(Given instruction 1): Pick out every line of the records that contains the string "skPoint".

------------------------------

In general, what are your thoughts on companies putting their comics out on the Web for free like this? Do you think it ultimately helps or hurts sales (or neither)?

It’s the industry’s new business model! It’s pretty clear from all the fat sacks of cash we retailers made off books like Perry Bible Fellowship: The Trial of Colonel Sweeto and Other Stories and Achewood: The Great Outdoor Fight and Freak Angels that even us brick and mortar shops benefited from those creators building a fanbase on the web with free content. If it’s good work, people will either buy themselves a copy of the non-virtual version or they’ll seek out more works by that creator. Warren Ellis’ massive body of published comics work has started selling even better in the past few months at my shop than it did before Freak Angels… it’s easy to see he’s gotten new fans and has managed to reinvigorate the Ellis vets into searching out his more obscure works. Now if only I had 25 more Nick Gurewitch and Chris Onstad books!

Did you order Hexed #1? If so, how has it done?

They just came in yesterday so it’s really too early to say on just one day of sales. It was a week of some amazing releases RASL, Blue Monday, Buffy, Walking Dead, X-Men Noir, Universal War One, Secret Six, Haunted Tank … hell there’s even a Sandman on the new arrivals rack! So yeah, Hexed #1 did pretty well. I think the cover did more to sell it than anything else.

------------------------------

(Given instruction 2): Translate this sentence from the interview on comics sales into Spanish: "If it’s good work, people will either buy themselves a copy of the non-virtual version or they’ll seek out more works by that creator."

(Raw records):
------------------------------

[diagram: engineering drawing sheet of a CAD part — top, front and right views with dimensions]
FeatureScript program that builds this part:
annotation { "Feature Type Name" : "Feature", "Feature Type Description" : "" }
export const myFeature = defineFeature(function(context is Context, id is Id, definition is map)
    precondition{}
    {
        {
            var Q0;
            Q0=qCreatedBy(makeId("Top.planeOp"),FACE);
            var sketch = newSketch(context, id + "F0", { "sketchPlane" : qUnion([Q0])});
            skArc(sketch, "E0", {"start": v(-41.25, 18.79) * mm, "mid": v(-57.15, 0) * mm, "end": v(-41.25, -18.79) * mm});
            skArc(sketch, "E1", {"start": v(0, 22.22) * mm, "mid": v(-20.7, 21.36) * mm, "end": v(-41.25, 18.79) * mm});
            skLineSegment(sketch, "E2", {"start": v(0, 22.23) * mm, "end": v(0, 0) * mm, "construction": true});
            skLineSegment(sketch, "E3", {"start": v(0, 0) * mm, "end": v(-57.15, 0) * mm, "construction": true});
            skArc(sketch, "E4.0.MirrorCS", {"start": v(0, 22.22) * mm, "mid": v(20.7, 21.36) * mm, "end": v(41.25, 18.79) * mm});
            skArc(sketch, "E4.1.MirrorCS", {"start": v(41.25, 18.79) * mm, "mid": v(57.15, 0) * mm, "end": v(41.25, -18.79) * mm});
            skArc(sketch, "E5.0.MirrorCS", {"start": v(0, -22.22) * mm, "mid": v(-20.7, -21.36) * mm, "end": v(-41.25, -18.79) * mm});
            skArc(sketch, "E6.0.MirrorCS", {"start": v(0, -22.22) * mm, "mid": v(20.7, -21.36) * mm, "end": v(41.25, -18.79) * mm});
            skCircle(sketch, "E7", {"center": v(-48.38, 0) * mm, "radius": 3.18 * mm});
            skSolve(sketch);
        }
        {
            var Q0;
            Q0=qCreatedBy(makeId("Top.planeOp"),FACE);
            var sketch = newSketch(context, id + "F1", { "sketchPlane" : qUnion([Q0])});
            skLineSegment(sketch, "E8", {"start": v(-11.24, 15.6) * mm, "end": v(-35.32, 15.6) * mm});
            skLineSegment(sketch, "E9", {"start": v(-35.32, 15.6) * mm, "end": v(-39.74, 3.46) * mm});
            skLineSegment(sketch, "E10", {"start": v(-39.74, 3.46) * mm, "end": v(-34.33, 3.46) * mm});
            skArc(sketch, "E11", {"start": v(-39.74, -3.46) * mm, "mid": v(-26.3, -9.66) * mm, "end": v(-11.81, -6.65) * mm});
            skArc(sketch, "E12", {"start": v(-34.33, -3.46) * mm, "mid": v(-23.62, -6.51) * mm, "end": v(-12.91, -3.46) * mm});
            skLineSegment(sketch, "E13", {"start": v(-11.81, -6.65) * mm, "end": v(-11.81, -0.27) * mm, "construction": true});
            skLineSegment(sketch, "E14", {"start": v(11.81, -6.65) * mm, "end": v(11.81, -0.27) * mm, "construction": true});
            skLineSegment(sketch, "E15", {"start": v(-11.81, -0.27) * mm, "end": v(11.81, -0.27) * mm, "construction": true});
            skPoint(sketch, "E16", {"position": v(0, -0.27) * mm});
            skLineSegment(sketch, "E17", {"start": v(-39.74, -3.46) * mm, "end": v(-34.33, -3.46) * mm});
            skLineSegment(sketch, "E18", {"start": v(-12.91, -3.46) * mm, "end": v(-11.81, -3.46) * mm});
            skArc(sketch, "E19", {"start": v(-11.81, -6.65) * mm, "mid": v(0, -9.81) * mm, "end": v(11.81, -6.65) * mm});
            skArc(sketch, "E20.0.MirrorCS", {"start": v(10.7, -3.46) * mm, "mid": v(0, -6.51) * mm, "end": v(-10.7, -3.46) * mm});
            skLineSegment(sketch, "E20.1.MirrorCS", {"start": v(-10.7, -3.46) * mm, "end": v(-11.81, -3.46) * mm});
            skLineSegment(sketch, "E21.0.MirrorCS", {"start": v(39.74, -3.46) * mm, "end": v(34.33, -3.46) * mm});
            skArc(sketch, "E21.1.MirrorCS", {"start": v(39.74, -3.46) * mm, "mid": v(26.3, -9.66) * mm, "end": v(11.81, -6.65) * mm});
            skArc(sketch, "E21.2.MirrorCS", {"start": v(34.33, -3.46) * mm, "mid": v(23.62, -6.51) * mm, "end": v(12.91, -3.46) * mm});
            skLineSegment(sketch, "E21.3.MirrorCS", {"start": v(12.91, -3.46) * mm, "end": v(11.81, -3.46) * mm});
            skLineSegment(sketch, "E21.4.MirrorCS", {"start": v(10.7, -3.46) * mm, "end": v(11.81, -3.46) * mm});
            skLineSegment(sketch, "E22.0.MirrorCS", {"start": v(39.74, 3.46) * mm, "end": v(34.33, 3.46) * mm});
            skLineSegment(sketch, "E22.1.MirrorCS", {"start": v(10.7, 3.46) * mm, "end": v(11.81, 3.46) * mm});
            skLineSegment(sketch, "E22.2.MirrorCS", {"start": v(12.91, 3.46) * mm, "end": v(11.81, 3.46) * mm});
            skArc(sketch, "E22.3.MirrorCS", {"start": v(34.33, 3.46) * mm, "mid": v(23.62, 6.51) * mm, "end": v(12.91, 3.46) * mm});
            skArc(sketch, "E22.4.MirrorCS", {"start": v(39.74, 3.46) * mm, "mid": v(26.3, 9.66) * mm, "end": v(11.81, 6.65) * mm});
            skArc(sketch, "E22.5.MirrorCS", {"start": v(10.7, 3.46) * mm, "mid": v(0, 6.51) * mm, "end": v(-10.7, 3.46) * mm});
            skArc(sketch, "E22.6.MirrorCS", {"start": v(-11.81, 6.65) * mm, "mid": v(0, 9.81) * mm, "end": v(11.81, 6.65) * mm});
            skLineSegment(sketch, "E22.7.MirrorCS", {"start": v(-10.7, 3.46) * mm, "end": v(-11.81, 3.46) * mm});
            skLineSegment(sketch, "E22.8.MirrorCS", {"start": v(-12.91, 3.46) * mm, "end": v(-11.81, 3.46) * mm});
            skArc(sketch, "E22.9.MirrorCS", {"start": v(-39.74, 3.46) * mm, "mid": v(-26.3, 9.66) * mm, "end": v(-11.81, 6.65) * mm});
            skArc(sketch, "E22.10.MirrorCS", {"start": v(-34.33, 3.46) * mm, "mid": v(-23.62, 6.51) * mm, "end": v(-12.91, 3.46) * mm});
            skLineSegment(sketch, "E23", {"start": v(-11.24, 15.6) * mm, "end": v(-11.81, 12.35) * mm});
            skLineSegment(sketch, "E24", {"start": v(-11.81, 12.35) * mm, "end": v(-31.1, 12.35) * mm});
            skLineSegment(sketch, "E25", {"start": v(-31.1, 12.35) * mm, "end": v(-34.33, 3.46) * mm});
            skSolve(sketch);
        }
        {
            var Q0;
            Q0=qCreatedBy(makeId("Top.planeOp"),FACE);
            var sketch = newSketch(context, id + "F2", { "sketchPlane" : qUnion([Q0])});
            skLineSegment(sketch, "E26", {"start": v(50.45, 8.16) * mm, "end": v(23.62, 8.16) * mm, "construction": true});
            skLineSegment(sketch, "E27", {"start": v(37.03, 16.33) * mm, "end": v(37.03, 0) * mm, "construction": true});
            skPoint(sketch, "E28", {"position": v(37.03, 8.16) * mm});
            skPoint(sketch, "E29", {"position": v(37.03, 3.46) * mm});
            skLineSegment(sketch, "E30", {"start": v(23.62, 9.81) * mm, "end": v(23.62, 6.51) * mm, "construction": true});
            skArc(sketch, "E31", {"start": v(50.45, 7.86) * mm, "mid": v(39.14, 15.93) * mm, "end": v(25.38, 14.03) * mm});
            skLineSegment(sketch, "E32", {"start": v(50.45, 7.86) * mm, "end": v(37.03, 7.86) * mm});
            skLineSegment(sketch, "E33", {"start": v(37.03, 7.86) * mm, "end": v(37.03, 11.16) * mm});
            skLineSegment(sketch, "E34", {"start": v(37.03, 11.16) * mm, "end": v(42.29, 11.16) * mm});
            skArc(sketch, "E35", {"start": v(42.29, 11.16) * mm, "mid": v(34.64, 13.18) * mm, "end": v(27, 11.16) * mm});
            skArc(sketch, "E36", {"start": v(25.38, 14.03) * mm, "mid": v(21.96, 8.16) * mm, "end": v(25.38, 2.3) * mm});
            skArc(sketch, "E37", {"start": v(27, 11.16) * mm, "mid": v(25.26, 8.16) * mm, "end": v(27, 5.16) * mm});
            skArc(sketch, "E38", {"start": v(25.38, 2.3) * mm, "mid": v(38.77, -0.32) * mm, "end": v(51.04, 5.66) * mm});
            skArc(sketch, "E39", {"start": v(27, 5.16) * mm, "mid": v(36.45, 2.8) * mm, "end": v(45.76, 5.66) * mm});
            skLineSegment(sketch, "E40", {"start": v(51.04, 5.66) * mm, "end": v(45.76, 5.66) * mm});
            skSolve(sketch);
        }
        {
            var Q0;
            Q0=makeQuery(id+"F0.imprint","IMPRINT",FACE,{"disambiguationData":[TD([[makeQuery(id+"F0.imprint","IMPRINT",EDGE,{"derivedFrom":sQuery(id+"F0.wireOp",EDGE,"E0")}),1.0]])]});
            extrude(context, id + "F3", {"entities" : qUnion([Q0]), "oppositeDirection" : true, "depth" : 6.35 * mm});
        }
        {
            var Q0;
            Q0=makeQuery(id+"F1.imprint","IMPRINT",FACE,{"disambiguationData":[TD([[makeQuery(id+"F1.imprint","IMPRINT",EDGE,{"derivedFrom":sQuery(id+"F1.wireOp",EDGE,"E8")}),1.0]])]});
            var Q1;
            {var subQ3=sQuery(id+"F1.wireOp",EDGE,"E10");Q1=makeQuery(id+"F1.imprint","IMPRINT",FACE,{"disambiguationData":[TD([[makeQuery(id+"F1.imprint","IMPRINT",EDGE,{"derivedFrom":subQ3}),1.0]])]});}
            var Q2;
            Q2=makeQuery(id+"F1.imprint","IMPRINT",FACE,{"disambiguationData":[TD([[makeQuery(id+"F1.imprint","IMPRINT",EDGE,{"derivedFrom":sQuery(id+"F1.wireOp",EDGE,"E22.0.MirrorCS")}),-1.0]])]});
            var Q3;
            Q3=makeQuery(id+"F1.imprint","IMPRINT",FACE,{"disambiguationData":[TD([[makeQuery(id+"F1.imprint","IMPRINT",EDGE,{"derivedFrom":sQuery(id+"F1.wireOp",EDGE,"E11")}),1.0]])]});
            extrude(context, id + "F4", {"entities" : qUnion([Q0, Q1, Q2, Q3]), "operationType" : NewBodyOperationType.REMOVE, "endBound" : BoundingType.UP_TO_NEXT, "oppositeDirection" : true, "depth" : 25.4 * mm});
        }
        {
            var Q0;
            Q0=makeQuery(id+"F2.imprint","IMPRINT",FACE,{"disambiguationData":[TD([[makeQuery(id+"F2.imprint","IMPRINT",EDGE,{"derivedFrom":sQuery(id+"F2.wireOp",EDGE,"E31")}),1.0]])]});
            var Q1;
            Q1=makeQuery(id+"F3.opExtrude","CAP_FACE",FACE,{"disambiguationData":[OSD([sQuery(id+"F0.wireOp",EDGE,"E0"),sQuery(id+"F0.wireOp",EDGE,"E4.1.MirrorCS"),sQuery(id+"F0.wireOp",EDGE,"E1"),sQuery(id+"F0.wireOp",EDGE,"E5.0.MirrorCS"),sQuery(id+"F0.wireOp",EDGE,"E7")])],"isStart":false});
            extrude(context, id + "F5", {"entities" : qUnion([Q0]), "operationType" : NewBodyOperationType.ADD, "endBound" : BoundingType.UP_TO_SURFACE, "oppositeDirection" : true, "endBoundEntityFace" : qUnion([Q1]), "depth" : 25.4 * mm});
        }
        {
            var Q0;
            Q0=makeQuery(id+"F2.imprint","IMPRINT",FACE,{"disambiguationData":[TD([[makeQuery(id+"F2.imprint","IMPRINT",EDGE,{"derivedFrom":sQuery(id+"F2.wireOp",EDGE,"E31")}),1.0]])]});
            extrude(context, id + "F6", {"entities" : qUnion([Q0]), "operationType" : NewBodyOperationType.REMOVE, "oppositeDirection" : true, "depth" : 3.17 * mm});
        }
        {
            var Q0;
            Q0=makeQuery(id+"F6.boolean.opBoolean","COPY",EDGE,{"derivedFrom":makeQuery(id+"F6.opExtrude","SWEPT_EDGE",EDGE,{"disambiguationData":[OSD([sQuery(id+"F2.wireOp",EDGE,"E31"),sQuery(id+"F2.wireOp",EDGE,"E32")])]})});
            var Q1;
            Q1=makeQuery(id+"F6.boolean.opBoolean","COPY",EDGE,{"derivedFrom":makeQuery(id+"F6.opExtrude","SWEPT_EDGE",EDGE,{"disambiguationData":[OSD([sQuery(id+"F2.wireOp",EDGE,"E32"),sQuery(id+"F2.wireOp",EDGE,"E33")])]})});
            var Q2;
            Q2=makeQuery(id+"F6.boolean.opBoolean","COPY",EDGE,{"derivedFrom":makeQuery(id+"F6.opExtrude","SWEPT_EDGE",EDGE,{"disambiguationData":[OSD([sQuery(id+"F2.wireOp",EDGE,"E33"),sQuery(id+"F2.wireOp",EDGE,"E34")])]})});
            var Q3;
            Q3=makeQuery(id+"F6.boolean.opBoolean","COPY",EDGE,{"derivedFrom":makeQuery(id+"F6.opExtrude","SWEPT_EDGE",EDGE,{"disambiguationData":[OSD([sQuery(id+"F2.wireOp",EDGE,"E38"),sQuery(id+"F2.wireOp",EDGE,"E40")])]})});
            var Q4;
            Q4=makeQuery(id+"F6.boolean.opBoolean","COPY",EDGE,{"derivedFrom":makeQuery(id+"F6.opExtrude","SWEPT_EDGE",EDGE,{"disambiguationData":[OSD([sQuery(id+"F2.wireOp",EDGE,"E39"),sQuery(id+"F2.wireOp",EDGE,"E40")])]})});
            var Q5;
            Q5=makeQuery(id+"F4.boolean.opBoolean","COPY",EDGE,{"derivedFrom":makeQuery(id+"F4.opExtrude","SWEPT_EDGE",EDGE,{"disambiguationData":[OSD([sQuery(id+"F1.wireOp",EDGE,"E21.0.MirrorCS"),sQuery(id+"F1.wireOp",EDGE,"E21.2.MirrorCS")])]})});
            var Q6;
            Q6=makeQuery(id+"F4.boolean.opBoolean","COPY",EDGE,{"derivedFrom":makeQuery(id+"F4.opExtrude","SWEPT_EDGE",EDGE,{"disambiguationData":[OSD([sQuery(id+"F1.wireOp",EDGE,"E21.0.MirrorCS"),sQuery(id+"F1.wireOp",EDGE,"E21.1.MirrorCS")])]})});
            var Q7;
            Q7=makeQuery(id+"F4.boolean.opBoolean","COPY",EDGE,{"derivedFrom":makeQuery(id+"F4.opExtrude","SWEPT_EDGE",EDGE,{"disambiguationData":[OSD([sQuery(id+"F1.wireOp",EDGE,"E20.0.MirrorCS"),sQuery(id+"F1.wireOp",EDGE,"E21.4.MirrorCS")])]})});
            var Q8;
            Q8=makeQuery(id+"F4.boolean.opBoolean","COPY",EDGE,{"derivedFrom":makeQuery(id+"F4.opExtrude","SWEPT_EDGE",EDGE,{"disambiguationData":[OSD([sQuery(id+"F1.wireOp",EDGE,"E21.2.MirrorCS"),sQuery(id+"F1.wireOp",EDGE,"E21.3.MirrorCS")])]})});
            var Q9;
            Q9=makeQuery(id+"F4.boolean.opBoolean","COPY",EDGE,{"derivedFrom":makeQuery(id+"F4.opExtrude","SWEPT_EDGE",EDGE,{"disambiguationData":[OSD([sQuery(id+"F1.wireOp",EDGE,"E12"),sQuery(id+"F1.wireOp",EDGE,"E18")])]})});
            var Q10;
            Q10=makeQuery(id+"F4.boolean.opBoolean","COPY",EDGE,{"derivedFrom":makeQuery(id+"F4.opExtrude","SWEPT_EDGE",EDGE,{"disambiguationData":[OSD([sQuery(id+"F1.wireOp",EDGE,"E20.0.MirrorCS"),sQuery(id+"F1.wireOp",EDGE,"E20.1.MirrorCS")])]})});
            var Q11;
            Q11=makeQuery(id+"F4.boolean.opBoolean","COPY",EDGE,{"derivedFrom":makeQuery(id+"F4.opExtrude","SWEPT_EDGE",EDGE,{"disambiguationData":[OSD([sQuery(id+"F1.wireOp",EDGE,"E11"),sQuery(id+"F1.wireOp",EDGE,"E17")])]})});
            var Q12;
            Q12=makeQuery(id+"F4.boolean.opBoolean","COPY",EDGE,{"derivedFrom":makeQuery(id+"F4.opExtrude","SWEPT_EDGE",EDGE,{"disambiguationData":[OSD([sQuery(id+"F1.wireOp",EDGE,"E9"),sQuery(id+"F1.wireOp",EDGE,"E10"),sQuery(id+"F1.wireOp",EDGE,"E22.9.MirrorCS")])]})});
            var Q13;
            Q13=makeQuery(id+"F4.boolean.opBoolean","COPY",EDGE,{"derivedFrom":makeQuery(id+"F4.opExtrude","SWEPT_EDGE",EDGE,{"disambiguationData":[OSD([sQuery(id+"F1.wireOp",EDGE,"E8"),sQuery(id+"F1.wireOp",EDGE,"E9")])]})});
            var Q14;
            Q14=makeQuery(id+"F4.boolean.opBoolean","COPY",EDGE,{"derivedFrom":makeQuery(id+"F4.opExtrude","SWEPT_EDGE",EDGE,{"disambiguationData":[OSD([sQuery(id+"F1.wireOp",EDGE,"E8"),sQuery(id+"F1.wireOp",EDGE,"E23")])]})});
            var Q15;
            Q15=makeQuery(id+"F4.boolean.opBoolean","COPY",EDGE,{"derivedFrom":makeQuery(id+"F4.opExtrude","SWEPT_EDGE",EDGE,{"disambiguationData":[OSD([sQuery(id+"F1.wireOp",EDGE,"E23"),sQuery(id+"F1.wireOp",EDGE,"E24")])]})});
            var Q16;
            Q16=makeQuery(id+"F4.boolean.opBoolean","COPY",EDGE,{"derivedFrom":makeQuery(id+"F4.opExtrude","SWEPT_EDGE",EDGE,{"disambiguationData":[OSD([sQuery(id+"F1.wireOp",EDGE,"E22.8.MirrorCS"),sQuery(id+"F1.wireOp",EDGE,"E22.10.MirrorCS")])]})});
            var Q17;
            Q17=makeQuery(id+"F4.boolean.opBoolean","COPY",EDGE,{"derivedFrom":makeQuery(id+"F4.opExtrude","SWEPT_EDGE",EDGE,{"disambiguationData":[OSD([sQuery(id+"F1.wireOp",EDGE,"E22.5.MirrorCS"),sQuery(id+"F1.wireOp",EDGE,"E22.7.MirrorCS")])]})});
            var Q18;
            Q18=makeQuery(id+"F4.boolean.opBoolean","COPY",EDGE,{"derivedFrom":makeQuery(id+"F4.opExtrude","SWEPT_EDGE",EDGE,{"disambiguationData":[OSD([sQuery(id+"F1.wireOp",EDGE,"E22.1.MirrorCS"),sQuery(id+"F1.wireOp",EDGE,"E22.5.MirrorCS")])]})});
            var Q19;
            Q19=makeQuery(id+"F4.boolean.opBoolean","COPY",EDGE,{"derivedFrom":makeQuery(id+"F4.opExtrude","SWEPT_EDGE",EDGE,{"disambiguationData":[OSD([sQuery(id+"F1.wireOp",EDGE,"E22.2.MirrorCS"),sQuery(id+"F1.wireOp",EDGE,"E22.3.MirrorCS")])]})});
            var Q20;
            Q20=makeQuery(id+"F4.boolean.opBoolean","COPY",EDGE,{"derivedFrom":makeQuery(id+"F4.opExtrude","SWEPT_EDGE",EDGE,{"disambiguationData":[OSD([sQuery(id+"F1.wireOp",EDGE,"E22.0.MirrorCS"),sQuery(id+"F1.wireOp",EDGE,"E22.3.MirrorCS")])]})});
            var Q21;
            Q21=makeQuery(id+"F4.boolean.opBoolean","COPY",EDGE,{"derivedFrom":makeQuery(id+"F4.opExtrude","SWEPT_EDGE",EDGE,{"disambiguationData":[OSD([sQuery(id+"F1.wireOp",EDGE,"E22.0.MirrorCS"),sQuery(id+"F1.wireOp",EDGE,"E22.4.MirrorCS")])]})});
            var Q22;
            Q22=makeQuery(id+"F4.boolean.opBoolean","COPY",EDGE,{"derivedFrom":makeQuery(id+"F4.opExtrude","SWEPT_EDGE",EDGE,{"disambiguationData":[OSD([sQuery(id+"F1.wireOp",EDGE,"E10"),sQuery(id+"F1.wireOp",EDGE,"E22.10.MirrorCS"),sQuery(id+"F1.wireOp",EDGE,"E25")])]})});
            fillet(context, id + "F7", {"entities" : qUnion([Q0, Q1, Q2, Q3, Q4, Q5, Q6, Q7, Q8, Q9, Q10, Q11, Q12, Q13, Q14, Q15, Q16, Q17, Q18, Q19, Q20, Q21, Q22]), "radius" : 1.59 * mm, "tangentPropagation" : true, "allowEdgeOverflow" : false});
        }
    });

------------------------------

(Written answer 1):
            skPoint(sketch, "E16", {"position": v(0, -0.27) * mm});
            skPoint(sketch, "E28", {"position": v(37.03, 8.16) * mm});
            skPoint(sketch, "E29", {"position": v(37.03, 3.46) * mm});

(Written answer 2): Si es un buen trabajo, la gente o bien se comprará un ejemplar de la versión no virtual o bien buscará más obras de ese creador.